Service de transport

135 licences de taxi cherchent toujours preneurs

17 Mai 2017 Par Jean-Michel Hennebert
Sur les 550 licences disponibles actuellement sur l’ensemble du pays, seules 415 sont attribuées. Les candidats ont jusqu’au 15 juin pour transmettre leur dossier.  (Photo: Paperjam/DR)

Deux mois et demi après la fin de la période transitoire mise en place suite à la réforme du secteur, la liste des autorisations officielles vacantes a été publiée en début de semaine. Plus d’une centaine sur les 550 auparavant délivrées par les communes restent à attribuer.

Le grand ménage souhaité par les autorités dans le milieu des taxis semble porter ses fruits. Deux mois et demi après l’application entière de la nouvelle loi encadrant le secteur, le ministère du Développement durable et des Infrastructures (MDDI) a réalisé un premier bilan des mesures entrées en vigueur le 1er septembre dernier. Purement technique et publié lundi au Mémorial B, ce dernier a consisté à dresser la liste des licences disponibles sur l’ensemble du territoire. Sur les 550 actuelles, accordées auparavant par les communes et désormais gérées par le MDDI, 135 n’ont pas trouvé preneur. Ou, du moins, ne sont plus attribuées.

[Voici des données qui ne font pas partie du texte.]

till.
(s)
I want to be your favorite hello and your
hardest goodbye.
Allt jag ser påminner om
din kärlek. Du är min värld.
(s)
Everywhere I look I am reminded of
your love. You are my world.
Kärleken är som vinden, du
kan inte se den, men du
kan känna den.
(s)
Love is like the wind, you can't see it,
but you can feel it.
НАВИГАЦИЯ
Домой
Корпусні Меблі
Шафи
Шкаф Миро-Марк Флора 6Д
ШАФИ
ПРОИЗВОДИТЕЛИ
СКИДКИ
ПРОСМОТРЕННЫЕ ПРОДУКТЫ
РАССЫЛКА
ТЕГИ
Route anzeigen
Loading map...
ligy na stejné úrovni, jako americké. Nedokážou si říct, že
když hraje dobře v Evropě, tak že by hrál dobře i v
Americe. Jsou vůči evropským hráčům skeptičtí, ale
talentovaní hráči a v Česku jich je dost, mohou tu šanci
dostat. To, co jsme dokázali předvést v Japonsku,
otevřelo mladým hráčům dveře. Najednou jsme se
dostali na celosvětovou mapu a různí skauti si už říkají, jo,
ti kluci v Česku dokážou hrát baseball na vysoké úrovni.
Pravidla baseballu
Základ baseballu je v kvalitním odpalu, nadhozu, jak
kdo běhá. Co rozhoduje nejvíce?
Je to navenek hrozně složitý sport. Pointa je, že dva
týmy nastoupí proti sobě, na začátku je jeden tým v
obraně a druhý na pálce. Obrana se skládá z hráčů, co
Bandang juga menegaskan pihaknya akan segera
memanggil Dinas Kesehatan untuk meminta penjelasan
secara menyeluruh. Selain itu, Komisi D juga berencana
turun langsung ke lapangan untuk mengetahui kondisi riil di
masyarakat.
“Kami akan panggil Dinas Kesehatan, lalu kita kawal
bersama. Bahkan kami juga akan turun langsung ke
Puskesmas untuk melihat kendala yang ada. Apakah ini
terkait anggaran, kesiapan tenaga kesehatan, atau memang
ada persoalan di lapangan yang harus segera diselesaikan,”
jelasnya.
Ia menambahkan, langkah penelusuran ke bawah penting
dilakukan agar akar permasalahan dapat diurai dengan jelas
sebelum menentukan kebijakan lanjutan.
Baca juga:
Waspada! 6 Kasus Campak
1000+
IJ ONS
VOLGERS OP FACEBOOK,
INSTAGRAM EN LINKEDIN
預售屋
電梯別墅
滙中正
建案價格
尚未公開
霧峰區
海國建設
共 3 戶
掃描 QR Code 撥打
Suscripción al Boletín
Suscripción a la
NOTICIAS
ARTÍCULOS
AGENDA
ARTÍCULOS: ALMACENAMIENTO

«Ce que nous constatons, c’est que beaucoup d’exploitants n’ont pas fait l’échange entre l’ancien et le nouveau système», note Jean-Paul Maas du service Taxis, au sein du MDDI. Autrement dit, tous les acteurs qui avaient bénéficié d’une autorisation accordée par une commune, soit ne répondent désormais plus aux critères définis par la loi, soit ont souhaité concentrer leur activité. Car sans surprise, les demandes effectuées depuis le 1er septembre se concentrent sur la capitale et sa proche banlieue. Dotée d’une capacité de 290 licences maximum, la zone 1 ne possède encore que 25 disponibles, contre 65 pour la zone 2 (cantons de Capellen et d’Esch-sur-Alzette, qui doivent en avoir 140 au maximum), selon le recensement effectué.

825 licences maximales d’ici 2025

Bien que qualifiées d’«ordinaires», les autorisations qui cherchent preneur peuvent aussi bien convenir aux véhicules thermiques traditionnels qu’aux voitures «zéro émission». Une catégorie particulièrement recherchée par les exploitants de sociétés de taxis, puisque représentant deux tiers des demandes enregistrées lors de la mise en place du nouveau dispositif. «Environ 70 demandes pour ce type de véhicules ont été enregistrées sur notre plateforme dans les minutes qui ont suivi sa mise en œuvre, sur un total de 110», précise Jean-Paul Maas. Un attrait qui vient donc mettre un point final aux doutes émis à de nombreuses reprises par les professionnels du secteur qui s’interrogeaient notamment sur l’absence d’infrastructures suffisantes pour la recharge des véhicules ou le flou autour de la compatibilité des différentes normes en vigueur. 

L’attribution des 135 licences vacantes se fera au 25 septembre «par lettre recommandée avec accusé de réception», selon le document publié au Mémorial B. Les demandeurs qui recevront une réponse négative se verront, eux, maintenus sur une liste d’attente. Entrée pleinement en vigueur le 1er mars, avec pour objectif de faire baisser les prix, la loi devrait faire l’objet d’un bilan global au cours des prochains mois, a priori début septembre, soit une année après l’entrée en vigueur officielle du texte. Selon les estimations du ministère, le nombre de licences doit augmenter dans les années à venir pour atteindre un maximum de 825 d’ici 2025, en fonction des prévisions démographiques actuelles qui tablent sur un Luxembourg «entre 750.000 et 800.000 habitants» à cet horizon.